A cheap recording chain can certainly add "grain" to the sound and make it more fatiguing to listen to. Transients can be softened by proper selection of mic-pre, eq, comp, etc. It's not purely a frequency response thing IMO. A recording chain or playback chain can have extended high end and still not be fatiguing. Close micing stuff due to trying to minimize the sound of a bad room can make instruments sound more harsh, etc. All stuff that tends to be done more nowadays due to limited budgets and expertise.
For vocals I have only these before the recorder
1) Mic
2) Effects processor
3) Mixer
The weak link arguably is the mic. I bought a cheap mic, a capacitor upgrade kit for maybe $15 (I forgot how much) to make it sound like a the classic Neumann U87 circuit. I loved the clarity and of course now I'll enjoy designing effects in my VS-890 (all I use it for) and my 80s rack mixer only adds goodness (warmth with no noise) to it all. The VS890 has a coaxial digital output that I will feed into my DR16 so hopefully that will be good for things.

But I've learned, make no mistake that it all begins with the source. If you have a crappy synth or crappy voice it's reeally hard to make it sound good!!!! Lesson learned from my CS1x. But over the year I've coaxed pleasantness, amongst the cheap compressed sample sounds if you can find the 1 nugget of gold everything else can be crap and thats ok.
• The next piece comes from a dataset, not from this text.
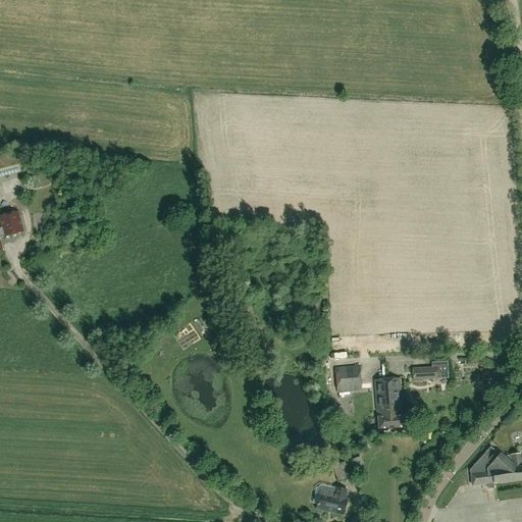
[(15,151),(0,155),(0,176),(20,171),(15,151)]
I'm really picky about what I hear recorded to the computer. In fact, my Audient ID22 was so so close to the real live sound but I could still hear a slight digitalness even so. There is a more expensive interface which costs 2x more but I'm not spending even more $ on an interface (and it's my 3rd one). Instead as a workaround I use the DR16 recorder to convert the audio signal to digital so I can send it digitally to the ID22. My ears are ok with that. Just sayin. What you hear is everything.